LONDON (Reuters) - Copper prices slipped to their lowest level in more than a week on Monday, pressured by a firm dollar and persistent concerns about the outlook for demand from top consumer China.
Benchmark three-month copper on the London Metal Exchange was untraded at the close, but bid at $8,180, down from Friday’s close of $8,295. Earlier, the metal used in power and construction touched its lowest since late September at $8,128.
“Over the last few weeks copper prices increased due to financial support from QE3 and not from fundamentals. A correction was overdue and we think there is scope for copper to move down to around $7,800 - its 200 day moving average,” said Gianclaudio Torlizzi, partner at T-Commodity.
“We need to have a clearer picture on the manufacturing sector (in China) and that will be crucial in order to provide direction for copper.”

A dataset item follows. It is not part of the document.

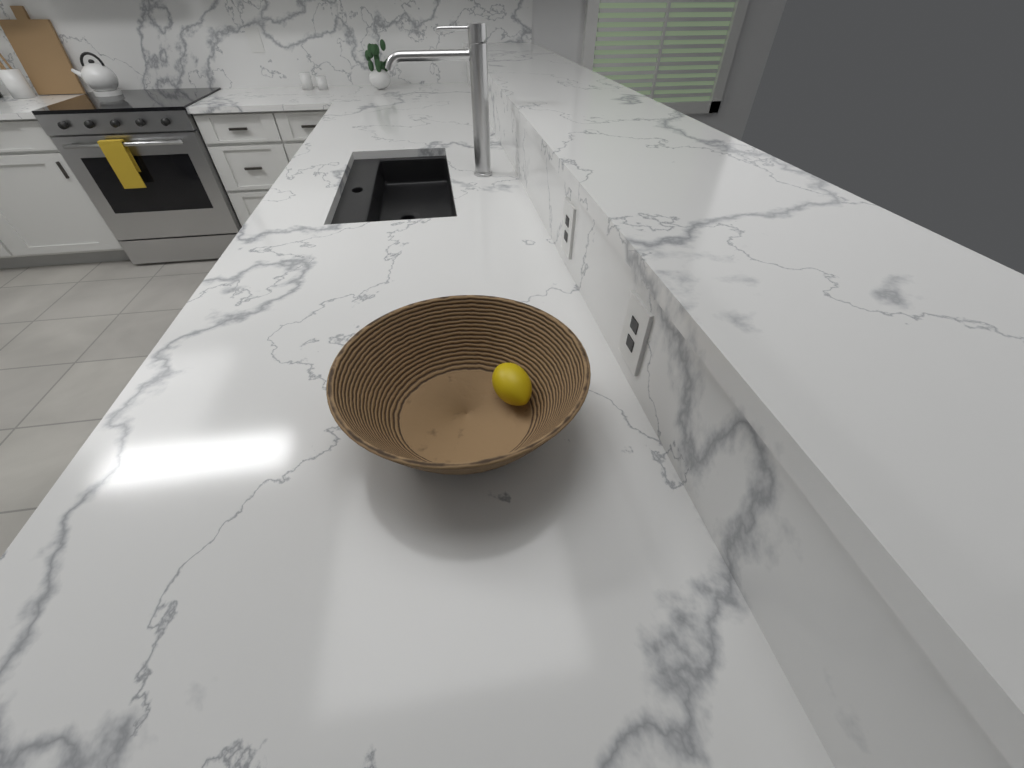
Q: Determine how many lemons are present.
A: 1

Copper has risen around 8 percent since the start of September and touched a 4-1/2 month peak of $8,422, fuelled by a third round of quantitative easing (QE3) by the U.S. Federal Reserve, the promise of bond buying by the European Central Bank (ECB) and stimulus measures in Japan and China.
The World Bank earlier cut its economic forecasts for the East Asia and Pacific region, saying the slowdown in China could get worse and last longer than expected, sparking renewed debate over a sharp decline in growth in the world’s second largest economy.

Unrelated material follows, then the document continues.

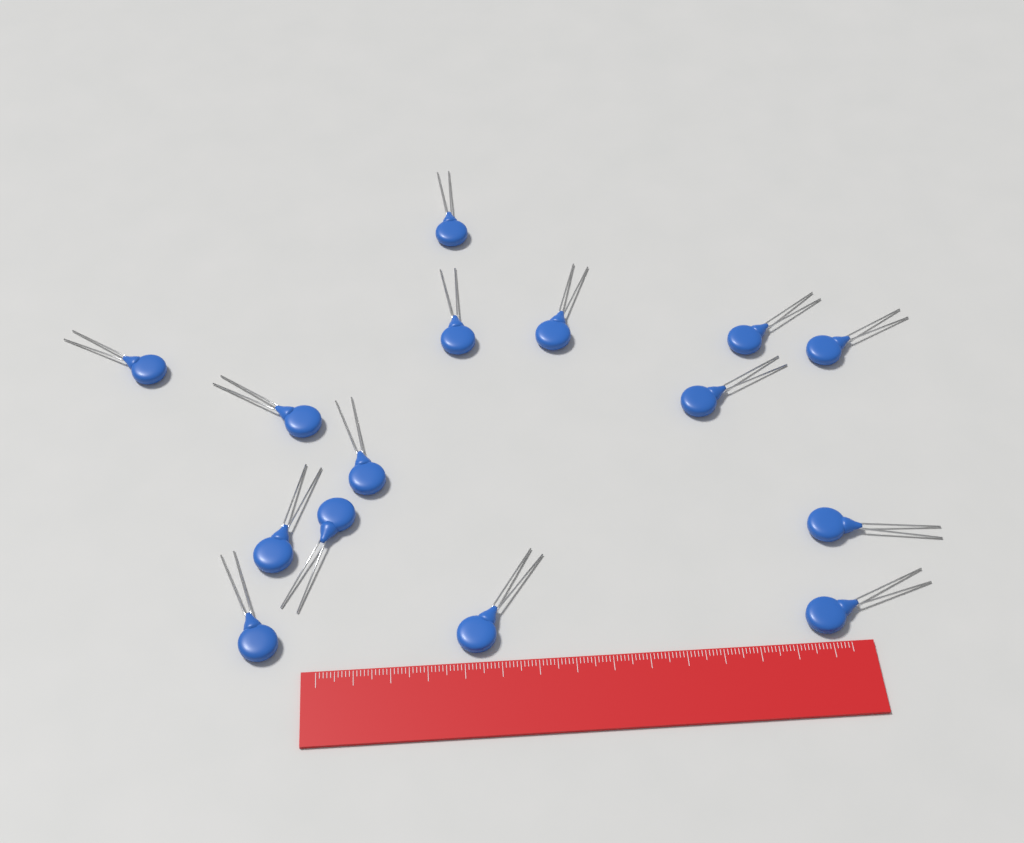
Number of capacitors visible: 15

China is the world’s top consumer of copper, with demand from the country representing around 40 percent of global refined copper consumption.
Investors will eye China’s third quarter growth data at the end of next week, which analysts expect to show the weakest three months of the year. China is also expected to announce export-import data for September on Saturday.
Adding pressure to metals prices was a fall in the euro against the dollar, as investors grew cautious ahead of the third-quarter earnings season.
Also weighing was uncertainty over the timing of a Spanish bailout request, with little progress expected from a meeting of euro zone finance ministers later on. <EUR/>
A weak euro makes dollar-priced metal more costly for European and other non-U.S. investors.
The dollar rallied on Friday after data showed the U.S. unemployment rate fell to a near four-year low in September, though the numbers also sparked worries that the Federal Reserve’s quantitative easing programme might end prematurely.
BNP Paribas analyst Stephen Briggs said other payrolls concerns might also be dogging metals. “Realistically there’s a lot of question marks around that drop in the unemployment rate, it may indicate some statistical anomalies,” he said.
“We’re in a risk off day, it’s not anything very specific to base metals, we’ve had a pretty good run since early August so it was always likely we were going to get a correction.”
National holidays in Japan and the United States on Monday were expected to limit trading activity.
In China, traders returned to the market from a week-long national holiday to find few signs of demand improving.
“Investors are dismayed by sluggish downstream demand in China. In copper, spot prices are still trading at a large discount to prompt-month futures. If this continues, there may be more downside room to copper futures,” said Orient Futures Derivatives Director Andy Du.
Chinese prices of spot copper were trading at a discount of 150 yuan per tonne to the ShFE front-month October contract by the session close, pointing to still weak consumer demand. Spot aluminium, zinc and lead were also trading lower than their Shanghai front-month futures.
Soldering material tin ended at $22,100, down from Friday’s close of $22,400, with the premium for cash tin easing versus the benchmark price, indicating nearby supplies are improving.
Zinc - used in galvanizing - ended at $2,035, from $2,075, having earlier touched its lowest since mid-September at $2,034.
Battery material lead ended at $2,260 a tonne, from $2,288 a tonne on Friday, despite a large drop in LME lead stocks of 3,225 tonnes, bringing closing stocks to a paltry 251,350 tonnes.
Aluminium slipped to $2,081.75 from $2,100, earlier touching its lowest in more than a week at $2,071.
Stainless-steel ingredient nickel was untraded in rings, but bid at $18,070 from Friday’s close of $18,300. It earlier hit its lowest level in more than a week at $17,950.